How to switch model trained on 2 GPUs to 1 GPU?

daemonslayer · June 21, 2018, 7:47am

I have trained my model on 2 GPUs. Now I want to retrain it on single gpu so I can use other GPU for other tasks. But doing so is giving me this error :

RuntimeError: Error(s) in loading state_dict for Encoder:
        Missing key(s) in state_dict: "main.0.0.weight", "main.0.0.bias", "main.0.1.alpha", "main.0.1.beta", "main.1.0.weight", "main.1.0.bias", "main.1.1.alpha", "main.1.1.beta", "main.2.0.weight", "main.2.0.bias", "main.2.1.alpha", "main.2.1.beta", "main.3.0.weight", "main.3.0.bias", "main.3.1.alpha", "main.3.1.beta", "main.4.0.weight", "main.4.0.bias", "main.4.1.alpha", "main.4.1.beta". 
        Unexpected key(s) in state_dict: "module.main.0.0.weight", "module.main.0.0.bias", "module.main.0.1.alpha", "module.main.0.1.beta", "module.main.1.0.weight", "module.main.1.0.bias", "module.main.1.1.alpha", "module.main.1.1.beta", "module.main.2.0.weight", "module.main.2.0.bias", "module.main.2.1.alpha", "module.main.2.1.beta", "module.main.3.0.weight", "module.main.3.0.bias", "module.main.3.1.alpha", "module.main.3.1.beta", "module.main.4.0.weight", "module.main.4.0.bias", "module.main.4.1.alpha", "module.main.4.1.beta". 
Makefile:2: recipe for target 'all' failed
make: *** [all] Error 1

My model still is on Dataparallel but using single GPU, pytorch doesnt add up the weights trained on separate gpu. I have tried saving the model in different ways like pushing it first to cpu then saving, using torch.save and pushing parts of state_dict to cpu and then saving. They didnt help and gave same errors.

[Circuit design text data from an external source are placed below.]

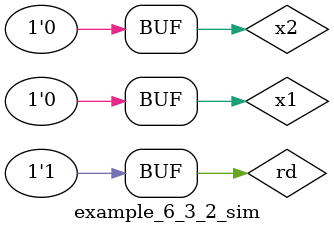
<source format=v>

`timescale 1ns / 1ps	

module example_6_3_2_sim();

    reg x1, x2;
    wire z;
    reg rd;
    reg y2, y1;
    wire ny2, ny1;
                               
    example_6_3_2 U(.x1(x1), .x2(x2), .y2(y2), .y1(y1), .rd(rd), .ny2(ny2), .ny1(ny1), .z(z));

    initial begin
         #0
         y2=0;
         y1=0;
         x1=0;
         x2=0;
         rd=0;

         #5000
         rd=1;

         #15000
         x1=1;
         x2=0;

         #20000
         x1=0;
         x2=0;

         #20000 
         x1=0;
         x2=1;

         #20000 
         x1=0;
         x2=0;

         #20000 
         x1=1;
         x2=0;

         #20000 
         x1=0;
         x2=0;

         #20000 
         x1=0;
         x2=1;

         #20000 
         x1=0;
         x2=0;

         #20000 
         x1=0;
         x2=1;

         #20000 
         x1=0;
         x2=0;

         #20000 
         x1=0;
         x2=1;

         #20000 
         x1=0;
         x2=0;

         #20000 
         x1=1;
         x2=0;

         #20000 
         x1=0;
         x2=0;
    end

    always #1 begin y2 <= ny2; y1 <= ny1; end
    
endmodule
</source>
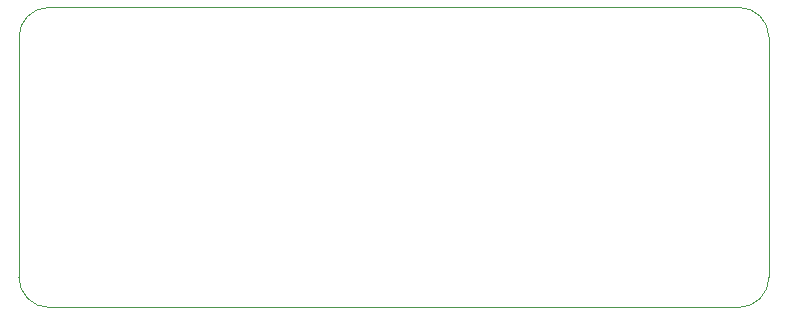
<source format=gbr>
%TF.GenerationSoftware,Altium Limited,Altium Designer,22.9.1 (49)*%
G04 Layer_Color=0*
%FSLAX26Y26*%
%MOIN*%
%TF.SameCoordinates,1DAB686F-CFF3-4EBC-B241-DE3F9B15245D*%
%TF.FilePolarity,Positive*%
%TF.FileFunction,Profile,NP*%
%TF.Part,Single*%
G01*
G75*
%TA.AperFunction,Profile*%
%ADD35C,0.001000*%
D35*
X4900000Y2000000D02*
G03*
X5000000Y2100000I0J100000D01*
G01*
Y2900000D01*
D02*
G03*
X4900000Y3000000I-100000J0D01*
G01*
X2600000D01*
D02*
G03*
X2500000Y2900000I0J-100000D01*
G01*
Y2100000D01*
D02*
G03*
X2600000Y2000000I100000J0D01*
G01*
D01*
X4900000D01*
%TF.MD5,492cf2e31cdb132555e7b0f9f1c5a280*%
M02*

</source>
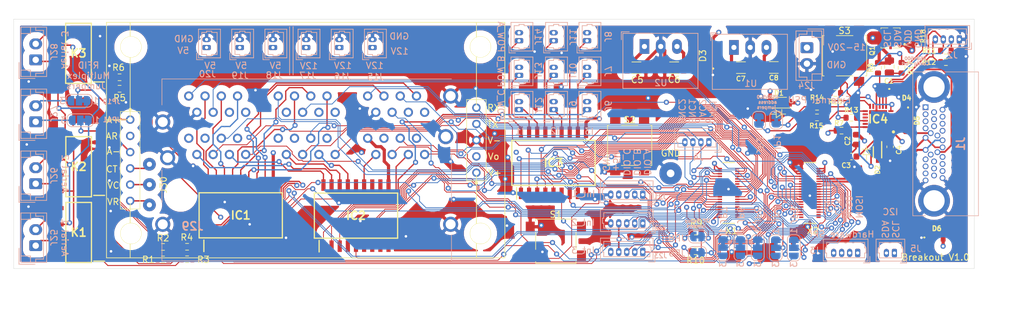
<source format=kicad_pcb>
(kicad_pcb
	(version 20240108)
	(generator "pcbnew")
	(generator_version "8.0")
	(general
		(thickness 1.6)
		(legacy_teardrops no)
	)
	(paper "A4")
	(layers
		(0 "F.Cu" signal)
		(1 "In1.Cu" power)
		(2 "In2.Cu" power)
		(31 "B.Cu" signal)
		(32 "B.Adhes" user "B.Adhesive")
		(33 "F.Adhes" user "F.Adhesive")
		(34 "B.Paste" user)
		(35 "F.Paste" user)
		(36 "B.SilkS" user "B.Silkscreen")
		(37 "F.SilkS" user "F.Silkscreen")
		(38 "B.Mask" user)
		(39 "F.Mask" user)
		(40 "Dwgs.User" user "User.Drawings")
		(41 "Cmts.User" user "User.Comments")
		(42 "Eco1.User" user "User.Eco1")
		(43 "Eco2.User" user "User.Eco2")
		(44 "Edge.Cuts" user)
		(45 "Margin" user)
		(46 "B.CrtYd" user "B.Courtyard")
		(47 "F.CrtYd" user "F.Courtyard")
		(48 "B.Fab" user)
		(49 "F.Fab" user)
	)
	(setup
		(pad_to_mask_clearance 0)
		(allow_soldermask_bridges_in_footprints no)
		(pcbplotparams
			(layerselection 0x00010fc_ffffffff)
			(plot_on_all_layers_selection 0x0000000_00000000)
			(disableapertmacros no)
			(usegerberextensions no)
			(usegerberattributes yes)
			(usegerberadvancedattributes yes)
			(creategerberjobfile yes)
			(dashed_line_dash_ratio 12.000000)
			(dashed_line_gap_ratio 3.000000)
			(svgprecision 4)
			(plotframeref no)
			(viasonmask no)
			(mode 1)
			(useauxorigin no)
			(hpglpennumber 1)
			(hpglpenspeed 20)
			(hpglpendiameter 15.000000)
			(pdf_front_fp_property_popups yes)
			(pdf_back_fp_property_popups yes)
			(dxfpolygonmode yes)
			(dxfimperialunits yes)
			(dxfusepcbnewfont yes)
			(psnegative no)
			(psa4output no)
			(plotreference yes)
			(plotvalue yes)
			(plotfptext yes)
			(plotinvisibletext no)
			(sketchpadsonfab no)
			(subtractmaskfromsilk no)
			(outputformat 1)
			(mirror no)
			(drillshape 0)
			(scaleselection 1)
			(outputdirectory "Gerbers/")
		)
	)
	(net 0 "")
	(net 1 "GND")
	(net 2 "VS")
	(net 3 "VBUS")
	(net 4 "+5V")
	(net 5 "+12V")
	(net 6 "+4V8")
	(net 7 "VDD")
	(net 8 "CC1")
	(net 9 "CC2")
	(net 10 "I1_POWA")
	(net 11 "I1_POWB")
	(net 12 "I1_POWC")
	(net 13 "I2_POWA")
	(net 14 "I2_POWB")
	(net 15 "I2_POWC")
	(net 16 "I3_POWA")
	(net 17 "I3_POWB")
	(net 18 "I3_POWB_C")
	(net 19 "I3_POWA_C")
	(net 20 "I2_POWC_C")
	(net 21 "I2_POWB_C")
	(net 22 "I2_POWA_C")
	(net 23 "I1_POWC_C")
	(net 24 "I1_POWB_C")
	(net 25 "I1_POWA_C")
	(net 26 "P4_POWA")
	(net 27 "P4_POWB")
	(net 28 "P5_POWB")
	(net 29 "P5_POWA")
	(net 30 "I3_POWC")
	(net 31 "P6_POWB")
	(net 32 "P6_POWA")
	(net 33 "P6_POWA_C")
	(net 34 "P6_POWB_C")
	(net 35 "I3_POWC_C")
	(net 36 "P5_POWA_C")
	(net 37 "P5_POWB_C")
	(net 38 "P4_POWB_C")
	(net 39 "P4_POWA_C")
	(net 40 "P1_POWA")
	(net 41 "P1_POWC")
	(net 42 "P1_POWB")
	(net 43 "P2_POWA")
	(net 44 "P2_POWC")
	(net 45 "P2_POWB")
	(net 46 "P3_POWA")
	(net 47 "P3_POWB")
	(net 48 "P3_POWB_C")
	(net 49 "P3_POWA_C")
	(net 50 "P2_POWB_C")
	(net 51 "P2_POWC_C")
	(net 52 "P2_POWA_C")
	(net 53 "P1_POWB_C")
	(net 54 "P1_POWC_C")
	(net 55 "P1_POWA_C")
	(net 56 "Net-(IC4-Pad18)")
	(net 57 "Net-(IC4-Pad16)")
	(net 58 "ADDR1")
	(net 59 "ADDR0")
	(net 60 "Net-(IC4-Pad9)")
	(net 61 "U_SDA")
	(net 62 "U_SCL")
	(net 63 "Net-(IC4-Pad6)")
	(net 64 "I1_DIO_C")
	(net 65 "I1_DIO_B")
	(net 66 "I1_DIO_A")
	(net 67 "I2_DIO_C")
	(net 68 "I2_DIO_B")
	(net 69 "I2_DIO_A")
	(net 70 "I3_DIO_C")
	(net 71 "I3_DIO_B")
	(net 72 "I3_DIO_A")
	(net 73 "SPI_SS")
	(net 74 "SPI_CLK")
	(net 75 "SPI_MISO")
	(net 76 "SPI_MOSI")
	(net 77 "RFID_RX")
	(net 78 "RFID_TX")
	(net 79 "VR")
	(net 80 "VC")
	(net 81 "CT")
	(net 82 "DAC1")
	(net 83 "P3_DIO_B")
	(net 84 "P3_DIO_A")
	(net 85 "P2_DIO_B")
	(net 86 "P2_DIO_A")
	(net 87 "P1_DIO_B")
	(net 88 "P1_DIO_A")
	(net 89 "BNC2")
	(net 90 "P6_DIO_B")
	(net 91 "P6_DIO_A")
	(net 92 "BNC1")
	(net 93 "P5_DIO_B")
	(net 94 "P5_DIO_A")
	(net 95 "DAC2")
	(net 96 "P4_DIO_B")
	(net 97 "P4_DIO_A")
	(net 98 "D-")
	(net 99 "D+")
	(net 100 "I2C_SCL")
	(net 101 "ANT+")
	(net 102 "I2C_SDA")
	(net 103 "I1_MULT")
	(net 104 "I1_CON_C")
	(net 105 "I2_MULT")
	(net 106 "I2_CON_C")
	(net 107 "I3_MULT")
	(net 108 "I3_CON_C")
	(net 109 "Net-(K1-Pad3)")
	(net 110 "Net-(K1-Pad1)")
	(net 111 "Net-(K2-Pad3)")
	(net 112 "Net-(K2-Pad1)")
	(net 113 "Net-(K3-Pad3)")
	(net 114 "Net-(K3-Pad1)")
	(net 115 "Net-(Q1-Pad4)")
	(net 116 "+3V3")
	(net 117 "Net-(S1-Pad3)")
	(net 118 "Net-(S2-Pad3)")
	(net 119 "ANT-")
	(net 120 "MULT-")
	(net 121 "MULT+")
	(net 122 "Net-(IC2-Pad11)")
	(net 123 "Net-(IC2-Pad8)")
	(net 124 "PDO2")
	(net 125 "Alert")
	(net 126 "Net-(IC4-Pad17)")
	(net 127 "GPIO")
	(net 128 "PDO3")
	(net 129 "Net-(IC4-Pad11)")
	(net 130 "Net-(IC4-Pad3)")
	(net 131 "AR")
	(net 132 "RX1+")
	(net 133 "RX1-")
	(net 134 "SBU2")
	(net 135 "TX2-")
	(net 136 "TX2+")
	(net 137 "RX2+")
	(net 138 "RX2-")
	(net 139 "SBU1")
	(net 140 "TX1-")
	(net 141 "TX1+")
	(net 142 "Net-(S1-Pad2)")
	(net 143 "Net-(S1-Pad4)")
	(net 144 "Net-(S2-Pad2)")
	(net 145 "Net-(S2-Pad4)")
	(net 146 "Net-(S3-Pad1)")
	(net 147 "Net-(S3-Pad3)")
	(net 148 "Net-(U3-Pad69)")
	(net 149 "Net-(U3-Pad41)")
	(net 150 "Net-(U3-Pad42)")
	(net 151 "Net-(U3-Pad44)")
	(net 152 "Net-(U3-Pad1)")
	(net 153 "Net-(U3-Pad21)")
	(net 154 "Net-(U3-Pad31)")
	(net 155 "Net-(U3-Pad13)")
	(net 156 "Net-(J26-Pad1)")
	(net 157 "Net-(J26-Pad2)")
	(net 158 "Net-(J27-Pad1)")
	(net 159 "Net-(J27-Pad2)")
	(net 160 "Net-(J28-Pad1)")
	(net 161 "Net-(J28-Pad2)")
	(net 162 "Net-(JP8-Pad1)")
	(net 163 "Net-(JP9-Pad1)")
	(net 164 "Net-(C3-Pad2)")
	(net 165 "Net-(C1-Pad1)")
	(net 166 "Net-(C4-Pad2)")
	(net 167 "Net-(J25-Pad1)")
	(net 168 "Net-(J25-Pad2)")
	(net 169 "Net-(J31/32-Pad5)")
	(footprint "SamacSys_Parts:SOP254P700X210-8N" (layer "F.Cu") (at 57.4294 38.5826 180))
	(footprint "Resistor_SMD:R_0603_1608Metric" (layer "F.Cu") (at 63.818 26.3906 180))
	(footprint "Capacitor_SMD:C_0603_1608Metric" (layer "F.Cu") (at 184.13476 35.46632 90))
	(footprint "Capacitor_SMD:C_0603_1608Metric" (layer "F.Cu") (at 178.09972 36.99256))
	(footprint "Capacitor_SMD:C_0805_2012Metric" (layer "F.Cu") (at 184.023 22.9235 90))
	(footprint "Capacitor_SMD:C_1206_3216Metric" (layer "F.Cu") (at 160.8452 23.0886))
	(footprint "Capacitor_SMD:C_1206_3216Metric" (layer "F.Cu") (at 150.417 23.114 180))
	(footprint "Capacitor_SMD:C_1206_3216Metric" (layer "F.Cu") (at 144.526 23.114))
	(footprint "RatPub:S-FLAT-2" (layer "F.Cu") (at 166.78864 28.57754 180))
	(footprint "SamacSys_Parts:PGB1010603MR" (layer "F.Cu") (at 186.944 31.37408 -90))
	(footprint "SamacSys_Parts:PGB1010603MR" (layer "F.Cu") (at 156.5148 21.1836 90))
	(footprint "SamacSys_Parts:QFN50P400X400X100-25N-D" (layer "F.Cu") (at 182.25516 31.13532 180))
	(footprint "SamacSys_Parts:SOP254P700X210-8N" (layer "F.Cu") (at 57.404 20.84324 180))
	(footprint "SamacSys_Parts:STL20N6F7" (layer "F.Cu") (at 184.20484 18.44548 90))
	(footprint "Resistor_SMD:R_0603_1608Metric" (layer "F.Cu") (at 153.7721 51.8033 180))
	(footprint "Resistor_SMD:R_0603_1608Metric" (layer "F.Cu") (at 176.54828 32.93872))
	(footprint "Resistor_SMD:R_0603_1608Metric" (layer "F.Cu") (at 175.58208 27.051 180))
	(footprint "Resistor_SMD:R_0603_1608Metric" (layer "F.Cu") (at 182.245 23.1135 90))
	(footprint "Resistor_SMD:R_0603_1608Metric" (layer "F.Cu") (at 178.08244 30.92196))
	(footprint "Resistor_SMD:R_0603_1608Metric" (layer "F.Cu") (at 172.71746 30.87116))
	(footprint "Resistor_SMD:R_0603_1608Metric" (layer "F.Cu") (at 172.72812 29.20492))
	(footprint "Resistor_SMD:R_0603_1608Metric" (layer "F.Cu") (at 70.5998 51.1302 180))
	(footprint "Resistor_SMD:R_0603_1608Metric" (layer "F.Cu") (at 74.359 53.05552 180))
	(footprint "Resistor_SMD:R_0603_1608Metric" (layer "F.Cu") (at 63.818 24.59736 180))
	(footprint "asl_footprints:6mm_tactile_smd" (layer "F.Cu") (at 131.94284 50.22596 180))
	(footprint "asl_footprints:6mm_tactile_smd" (layer "F.Cu") (at 143.46936 35.23488 -90))
	(footprint "asl_footprints:6mm_tactile_smd" (layer "F.Cu") (at 177.03292 21.22932 90))
	(footprint "Wire_Pads:SolderWirePad_single_1-2mmDrill" (layer "F.Cu") (at 149.86 39.624))
	(footprint "SamacSys_Parts:SOP254P700X210-8N" (layer "F.Cu") (at 57.4294 48.8696 180))
	(footprint "Resistor_SMD:R_0603_1608Metric" (layer "F.Cu") (at 187.97524 18.32864 -90))
	(footprint "Resistor_SMD:R_0603_1608Metric" (layer "F.Cu") (at 74.359 51.1048 180))
	(footprint "Resistor_SMD:R_0603_1608Metric" (layer "F.Cu") (at 185.928 23.114 -90))
	(footprint "SamacSys_Parts:SOIC127P1030X245-18N" (layer "F.Cu") (at 131.572 37.973 90))
	(footprint "SamacSys_Parts:SOIC127P1030X245-18N" (layer "F.Cu") (at 100.73386 46.23308 90))
	(footprint "SamacSys_Parts:SOIC127P1030X245-18N" (layer "F.Cu") (at 82.73796 46.18228 90))
	(footprint "Resistor_SMD:R_0603_1608Metric" (layer "F.Cu") (at 70.5998 53.08092 180))
	(footprint "RatPub:SolderWirePad_3x_0-8mmDrill2" (layer "F.Cu") (at 68.4784 41.3766 -90))
	(footprint "RatPub:RFIDRW-ettl" (layer "F.Cu") (at 50.82548 14.73224))
	(footprint "Capacitor_SMD:C_0603_1608Metric" (layer "F.Cu") (at 178.80076 34.34364 -90))
	(footprint "asl_footprints:PyBoard_D-Series"
		(layer "F.Cu")
		(uuid "00000000-0000-0000-0000-0000605ca6cb")
		(at 165.2651 42.6847)
		(property "Reference" "U3"
			(at 0.142 -1.382 0)
			(layer "F.SilkS")
			(hide yes)
			(uuid "dfd95b67-e66d-4d4a-8b25-56dac06cc76c")
			(effects
				(font
					(size 1 1)
					(thickness 0.15)
				)
			)
		)
		(property "Value" "PyBoard-D-Series"
			(at 0.508 -8.636 0)
			(layer "F.Fab")
			(uuid "5b417087-b913-4cd4-868d-de746dd4eaf6")
			(effects
				(font
					(size 1 1)
					(thickness 0.15)
				)
			)
		)
		(property "Footprint" ""
			(at 0 0 0)
			(layer "F.Fab")
			(hide yes)
			(uuid "95479607-2181-4870-9459-8c9487bc7653")
			(effects
				(font
					(size 1.27 1.27)
					(thickness 0.15)
				)
			)
		)
		(property "Datasheet" ""
			(at 0 0 0)
			(layer "F.Fab")
			(hide yes)
			(uuid "ce7c7cb4-ebad-484a-aa36-7755566fa059")
			(effects
				(font
					(size 1.27 1.27)
					(thickness 0.15)
				)
			)
		)
		(property "Description" ""
			(at 0 0 0)
			(layer "F.Fab")
			(hide yes)
			(uuid "f97b7252-c720-426c-bd07-96880c8282d7")
			(effects
				(font
					(size 1.27 1.27)
					(thickness 0.15)
				)
			)
		)
		(path "/00000000-0000-0000-0000-0000604750a3")
		(attr through_hole)
		(fp_line
			(start -7.275 4.76)
			(end -5.425 4.76)
			(stroke
				(width 0.127)
				(type solid)
			)
			(layer "F.SilkS")
			(uuid "213155f2-d57f-4006-a02e-0b94f3b83750")
		)
		(fp_line
			(start -5.425 -4.76)
			(end -7.275 -4.76)
			(stroke
				(width 0.127)
				(type solid)
			)
			(layer "F.SilkS")
			(uuid "827ff74f-13cf-4767-bf59-a4e10284aeec")
		)
		(fp_line
			(start 5.425 4.76)
			(end 7.275 4.76)
			(stroke
				(width 0.127)
				(type solid)
			)
			(layer "F.SilkS")
			(uuid "c9b0b592-b1e0-4b5f-bda2-48b8edc5eaf1")
		)
		(fp_line
			(start 7.275 -4.76)
			(end 5.425 -4.76)
			(stroke
				(width 0.127)
				(type solid)
			)
			(layer "F.SilkS")
			(uuid "823c36f8-377c-4a8d-95c6-c3721ecb82c7")
		)
		(fp_line
			(start -8.285 -5.01)
			(end -8.285 5.01)
			(stroke
				(width 0.05)
				(type solid)
			)
			(layer "Eco1.User")
			(uuid "c50a023f-0219-4ebf-a07e-a05d0e4a87e7")
		)
		(fp_line
			(start -8.285 5.01)
			(end -4.415 5.01)
			(stroke
				(width 0.05)
				(type solid)
			)
			(layer "Eco1.User")
			(uuid "2f47734b-d5d5-4420-b9a3-91d32ecf4f23")
		)
		(fp_line
			(start -4.415 -5.01)
			(end -8.285 -5.01)
			(stroke
				(width 0.05)
				(type solid)
			)
			(layer "Eco1.User")
			(uuid "a98a535d-656e-4b0b-a901-16b980ad336a")
		)
		(fp_line
			(start -4.415 5.01)
			(end -4.415 -5.01)
			(stroke
				(width 0.05)
				(type solid)
			)
			(layer "Eco1.User")
			(uuid "686817a0-b15b-4bf2-b758-e76ff4168061")
		)
		(fp_line
			(start 4.415 -5.01)
			(end 4.415 5.01)
			(stroke
				(width 0.05)
				(type solid)
			)
			(layer "Eco1.User")
			(uuid "751a4e9d-fd90-4e4a-b75b-d5e32694f830")
		)
		(fp_line
			(start 4.415 5.01)
			(end 8.285 5.01)
			(stroke
				(width 0.05)
				(type solid)
			)
			(layer "Eco1.User")
			(uuid "5799ff86-251c-45ea-838f-774f2dd72193")
		)
		(fp_line
			(start 8.285 -5.01)
			(end 4.415 -5.01)
			(stroke
				(width 0.05)
				(type solid)
			)
			(layer "Eco1.User")
			(uuid "9d126821-f717-468d-9f34-6de1c5896193")
		)
		(fp_line
			(start 8.285 5.01)
			(end 8.285 -5.01)
			(stroke
				(width 0.05)
				(type solid)
			)
			(layer "Eco1.User")
			(uuid "dc08bb03-f8f3-4c3a-9612-2759814face4")
		)
		(fp_line
			(start -7.275 -4.76)
			(end -7.275 4.76)
			(stroke
				(width 0.127)
				(type solid)
			)
			(layer "Eco2.User")
			(uuid "bdf5d358-5153-4421-9cdc-29b26200f277")
		)
		(fp_line
			(start -7.275 4.76)
			(end -5.425 4.76)
			(stroke
				(width 0.127)
				(type solid)
			)
			(layer "Eco2.User")
			(uuid "6d8ae30c-91a5-4d38-87f0-c4bf3d8597bc")
		)
		(fp_line
			(start -5.425 -4.76)
			(end -7.275 -4.76)
			(stroke
				(width 0.127)
				(type solid)
			)
			(layer "Eco2.User")
			(uuid "2188d39c-bb7e-4ff5-9fc2-e5da4d480de1")
		)
		(fp_line
			(start -5.425 4.76)
			(end -5.425 -4.76)
			(stroke
				(width 0.127)
				(type solid)
			)
			(layer "Eco2.User")
			(uuid "acdb6706-c2e4-4abe-975d-6762f02919a6")
		)
		(fp_line
			(start 5.425 -4.76)
			(end 5.425 4.76)
			(stroke
				(width 0.127)
				(type solid)
			)
			(layer "Eco2.User")
			(uuid "87471528-27f6-41c6-aa97-7e1673b6275e")
		)
		(fp_line
			(start 5.425 4.76)
			(end 7.275 4.76)
			(stroke
				(width 0.127)
				(type solid)
			)
			(layer "Eco2.User")
			(uuid "fc12dec8-554c-48a8-bc80-945e41ada46a")
		)
		(fp_line
			(start 7.275 -4.76)
			(end 5.425 -4.76)
			(stroke
				(width 0.127)
				(type solid)
			)
			(layer "Eco2.User")
			(uuid "c206b8b7-b1c3-4ccc-b204-aebd38970423")
		)
		(fp_line
			(start 7.275 4.76)
			(end 7.275 -4.76)
			(stroke
				(width 0.127)
				(type solid)
			)
			(layer "Eco2.User")
			(uuid "f403a466-3c52-4c93-b0d7-246516ffddd1")
		)
		(fp_line
			(start -17.6 11.9)
			(end -17.6 -11.9)
			(stroke
				(width 0.12)
				(type solid)
			)
			(layer "F.Fab")
			(uuid "8d160fdf-775a-4146-bf25-088592071a7a")
		)
		(fp_line
			(start -17.6 11.9)
			(end 15.9 11.9)
			(stroke
				(width 0.12)
				(type solid)
			)
			(layer "F.Fab")
			(uuid "12750f78-d6db-41a0-94da-92db4e683fab")
		)
		(fp_line
			(start 10.668 -8.636)
			(end 10.668 -6.604)
			(stroke
				(width 0.12)
				(type solid)
			)
			(layer "F.Fab")
			(uuid "45d565f9-1813-46d4-b302-2c271aa4e3d2")
		)
		(fp_line
			(start 10.668 -6.604)
			(end 12.7 -6.604)
			(stroke
				(width 0.12)
				(type solid)
			)
			(layer "F.Fab")
			(uuid "2c951bce-726d-4ef8-964d-1006536579f3")
		)
		(fp_line
			(start 10.668 6.604)
			(end 10.668 8.636)
			(stroke
				(width 0.12)
				(type solid)
			)
			(layer "F.Fab")
			(uuid "eceda2df-014e-4ed6-b875-372e15d1933b")
		)
		(fp_line
			(start 10.668 8.636)
			(end 12.7 8.636)
			(stroke
				(width 0.12)
				(type solid)
			)
			(layer "F.Fab")
			(uuid "432f6c80-8c9b-4ef5-ba4c-48fabca9fca2")
		)
		(fp_line
			(start 12.192 -4.064)
			(end 12.192 4.064)
			(stroke
				(width 0.12)
				(type solid)
			)
			(layer "F.Fab")
			(uuid "b3f7e8c3-8612-4300-a29e-2a2e832bd5c0")
		)
		(fp_line
			(start 12.192 4.064)
			(end 16.256 4.064)
			(stroke
				(width 0.12)
				(type solid)
			)
			(layer "F.Fab")
			(uuid "bd13e824-e0d3-4347-8545-5362a22e4697")
		)
		(fp_line
			(start 12.7 -8.636)
			(end 10.668 -8.636)
			(stroke
				(width 0.12)
				(type solid)
			)
			(layer "F.Fab")
			(uuid "b908df3b-54ba-4025-9523-8dfe02a2f455")
		)
		(fp_line
... [1649276 chars truncated]
</source>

How do I switch my model from 2 gpus to 1 gpu?

Joe1 · July 20, 2018, 5:13am

I have met the same problem. Have you solved it？

daemonslayer · August 2, 2018, 6:13am

No, as much as I was able to find, this needs a lot of manual input as to how the variables divided for 2 GPUs have to be converted to 1 GPU. It was too much work, so I just retrained on 1 GPU

string111 · August 2, 2018, 6:59am

The problem here is, that you have saved your model as torch.DataParallel just wrap it in the DataParallel(model) before you start training and and specify the max number of GPUs to use as a workaround. The more elegant mehtod would be to change the saved state_dict.
The problem is "module.main.0.0.weight" the "module." of each key in your saved state dict, just remove it and save it again (be sure to specifiy the map_location argument in torch.load() to only one GPU: Here is the code to remove the "module." string before all the keys:

state_dict = torch.load('path/to/weights')
keys = state_dict.keys()
values = state_dict.values()

new_keys = []
for key in keys:
    new_key = key[8:]    # remove the 'module.'
    new_keys.append(new_key)

new_dict = OrderedDict(list(zip(new_keys, values))) # create a new OrderedDict with (key, value) pairs
torch.save(new_dict, 'path/to/save')

masoud_mahdi · September 16, 2021, 5:12pm

Yes! I solved it with simplest way

In DataParallel models state_dict keys added ‘module.’ string as a prefix.
So simple way to solve this is using a create new dictionary and copy weights of multi-GPU model and remove ‘module.’ prefix in keys and load it to single GPU model.

state_dict = torch.load("Your multi GPU weights path")
new_state_dict = {}
for key in state_dict:
  new_key = key.replace('module.','')
  new_state_dict[new_key] = state_dict[key]

new_single_GPU_model = sampleModel() #"Your model without nn.DataParallel"
new_single_GPU_model.load_state_dict(new_state_dict)

You can use ordinary python dictionary for loading the weight on pytorch.

for using OrderedDict as weight you can simply import it and set as our new_state_dic dictionary

from collections import OrderedDict
new_state_dict = OrderedDict()
.... # same steps with up code

I hope it helps you

dan.torch · September 10, 2023, 11:33pm

I have found another straightforward way for this issue.
Just use DataParallel for loading your model to single gpu as well before model.load_state_dict and it works fine.
For example:

model = torch.nn.DataParallel(model, device_ids=device_ids)

Here device id would be a list of 1 gpu, for ex: [0].
I hope this helps, without any need for model conversion.